If you're a web developer, add CSS that's targeted for print.  Probably to your whole website, but especially to any pages that host legal terms.  Try printing those pages to PDF.  In many cases, you won't have to actually save (let alone physically print) the PDF, just look at the preview, and scroll through it.  Look for any sections where text is obscured.  Look for anything that wouldn't be needed in a physical printout that you might want to take in to a courtroom or a meeting with a lawyer or whatever.  Like, that 'Was this page helpful?' text, with a big "Yes" and a big "No" button under it?  Yeah, how are you going to click that on a piece of paper?  Maybe getting that feedback is helpful on the website, so it's useful to have those things on the site (though I'm not sure I'm convinced that people actually pay attention to the feedback, so... you'd need to sell me on that), but I can tell you with certainty that it's not a useful feature on a printout of the terms.  So throw a class on there like "noprint", and put a media query for print that's something like this (which'll also skip any nav elements, because hey, it's hard to navigate a paper document in that way):

    @media print {
        nav, .noprint {
            display: none;
        }
    }

Not so hard, now, is it?  With a well crafted web page, that might be all you'd need to do.  Other times, you might need much more to get something nice, but... do that work, whatever it is.

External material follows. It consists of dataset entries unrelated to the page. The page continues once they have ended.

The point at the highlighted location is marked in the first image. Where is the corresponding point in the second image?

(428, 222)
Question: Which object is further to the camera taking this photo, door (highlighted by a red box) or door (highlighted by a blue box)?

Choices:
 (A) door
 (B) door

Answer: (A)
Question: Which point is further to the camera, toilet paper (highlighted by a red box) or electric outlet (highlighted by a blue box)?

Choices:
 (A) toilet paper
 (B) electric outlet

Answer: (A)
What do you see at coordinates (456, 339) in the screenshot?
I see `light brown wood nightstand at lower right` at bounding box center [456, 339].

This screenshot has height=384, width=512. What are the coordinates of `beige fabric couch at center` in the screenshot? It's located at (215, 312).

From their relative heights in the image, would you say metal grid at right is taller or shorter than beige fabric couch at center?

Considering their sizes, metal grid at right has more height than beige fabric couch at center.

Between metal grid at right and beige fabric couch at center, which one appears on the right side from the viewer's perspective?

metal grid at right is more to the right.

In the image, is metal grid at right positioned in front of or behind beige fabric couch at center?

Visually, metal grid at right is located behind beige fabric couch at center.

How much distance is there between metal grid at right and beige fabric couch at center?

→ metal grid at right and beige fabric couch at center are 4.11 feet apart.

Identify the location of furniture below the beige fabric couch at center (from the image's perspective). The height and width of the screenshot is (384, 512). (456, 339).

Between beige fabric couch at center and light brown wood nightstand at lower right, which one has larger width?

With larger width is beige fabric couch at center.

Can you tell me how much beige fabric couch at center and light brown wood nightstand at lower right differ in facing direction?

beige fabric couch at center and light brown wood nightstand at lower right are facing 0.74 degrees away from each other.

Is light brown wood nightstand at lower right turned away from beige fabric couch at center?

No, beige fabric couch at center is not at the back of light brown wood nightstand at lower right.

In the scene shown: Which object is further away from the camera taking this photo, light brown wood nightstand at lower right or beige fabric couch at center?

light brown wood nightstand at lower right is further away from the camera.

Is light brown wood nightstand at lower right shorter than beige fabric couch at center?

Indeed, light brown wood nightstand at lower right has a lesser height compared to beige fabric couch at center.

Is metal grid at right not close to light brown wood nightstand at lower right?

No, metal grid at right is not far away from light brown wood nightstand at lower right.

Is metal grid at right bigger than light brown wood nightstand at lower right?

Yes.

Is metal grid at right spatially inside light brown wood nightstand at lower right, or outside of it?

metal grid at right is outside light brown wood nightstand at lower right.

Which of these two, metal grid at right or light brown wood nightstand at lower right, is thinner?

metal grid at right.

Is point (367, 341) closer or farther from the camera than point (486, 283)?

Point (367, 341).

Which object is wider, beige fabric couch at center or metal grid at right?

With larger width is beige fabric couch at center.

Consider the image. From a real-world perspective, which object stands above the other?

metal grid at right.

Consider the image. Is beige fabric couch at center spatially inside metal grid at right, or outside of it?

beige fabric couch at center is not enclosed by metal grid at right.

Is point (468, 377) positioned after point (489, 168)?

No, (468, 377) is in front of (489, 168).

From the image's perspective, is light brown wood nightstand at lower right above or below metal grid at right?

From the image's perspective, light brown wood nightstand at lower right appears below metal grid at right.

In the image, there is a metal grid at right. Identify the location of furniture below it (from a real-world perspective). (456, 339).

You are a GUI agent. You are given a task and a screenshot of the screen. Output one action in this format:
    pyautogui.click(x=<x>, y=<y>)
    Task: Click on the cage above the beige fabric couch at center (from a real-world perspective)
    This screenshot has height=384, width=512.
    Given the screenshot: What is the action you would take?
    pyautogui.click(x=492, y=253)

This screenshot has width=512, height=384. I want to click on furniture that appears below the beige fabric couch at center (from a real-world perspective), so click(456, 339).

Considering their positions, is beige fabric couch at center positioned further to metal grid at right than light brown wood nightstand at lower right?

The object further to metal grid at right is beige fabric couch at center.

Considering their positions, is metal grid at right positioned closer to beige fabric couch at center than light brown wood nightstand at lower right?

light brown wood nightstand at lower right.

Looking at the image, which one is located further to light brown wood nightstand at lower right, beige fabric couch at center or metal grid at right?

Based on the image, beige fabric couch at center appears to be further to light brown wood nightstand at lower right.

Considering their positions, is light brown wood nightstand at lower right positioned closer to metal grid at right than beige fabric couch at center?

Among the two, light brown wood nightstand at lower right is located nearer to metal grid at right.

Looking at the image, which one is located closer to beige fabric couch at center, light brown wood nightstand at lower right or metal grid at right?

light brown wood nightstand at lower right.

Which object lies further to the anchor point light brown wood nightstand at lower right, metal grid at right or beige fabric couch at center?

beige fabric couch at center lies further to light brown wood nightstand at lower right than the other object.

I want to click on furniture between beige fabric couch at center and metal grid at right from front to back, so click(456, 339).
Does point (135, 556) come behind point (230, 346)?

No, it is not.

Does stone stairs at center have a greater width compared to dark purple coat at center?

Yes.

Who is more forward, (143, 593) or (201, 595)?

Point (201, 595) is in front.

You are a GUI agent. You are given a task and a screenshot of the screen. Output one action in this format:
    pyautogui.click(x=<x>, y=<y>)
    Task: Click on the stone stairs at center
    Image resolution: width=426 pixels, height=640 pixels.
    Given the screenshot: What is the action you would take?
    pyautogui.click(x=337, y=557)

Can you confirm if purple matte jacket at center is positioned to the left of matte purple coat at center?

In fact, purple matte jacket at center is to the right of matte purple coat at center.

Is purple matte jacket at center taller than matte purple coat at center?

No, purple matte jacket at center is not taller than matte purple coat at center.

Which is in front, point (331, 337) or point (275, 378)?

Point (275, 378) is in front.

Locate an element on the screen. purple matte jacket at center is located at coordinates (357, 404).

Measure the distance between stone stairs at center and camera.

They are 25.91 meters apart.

As a legal team or management:

If you're a corporate lawyer, or a manager of either a legal team or a web development team, or anyone else in the influence chain for stuff like this, insist that the web team does this work.  Don't sign off on the site being OK unless you could print it out on actual paper in a way you'd be comfortable carrying it into a courtroom and handing to a judge, and have them not come back at you wondering what words are obscured, or why there are 3 extra pages of meaningless cruft.  The company is paying you a lot of money for your time.  Tell them to stop wasting their money and your time by not having this stuff in place and good.  Your job is to pay attention to the words of the contracts these terms represent... But your job is made harder by not being able to read those words on a printed page, or having to shuffle through extra pages that don't have any contract terms on them.  Make it make sense.



And, finally, whoever you are, thank you for reading.  I imagine a world where more people care about this stuff, and where a bit of extra work from a few web developers can save many hours of headache for people like me who read these terms, people like lawyers, judges, and juries who may have to interpret them, and the trees we cut down to print the extra pages, when that happens.  I believe that world is possible, and that's why I write on this blog.  But of course, it'll never happen if these ideas don't get shared.  So, thank you for reading, so I could put the idea into your brain.  Hopefully you'll spread the ideas (whether or not you share this post; the ideas are what I care about).  Anyway, thanks.



Footnotes:

[0] where my fellow terms-readers at?  Surely there are some of you out there, somewhere, no?!?

[1] I don't really identify as a web developer as my main thing, but I have that skill set.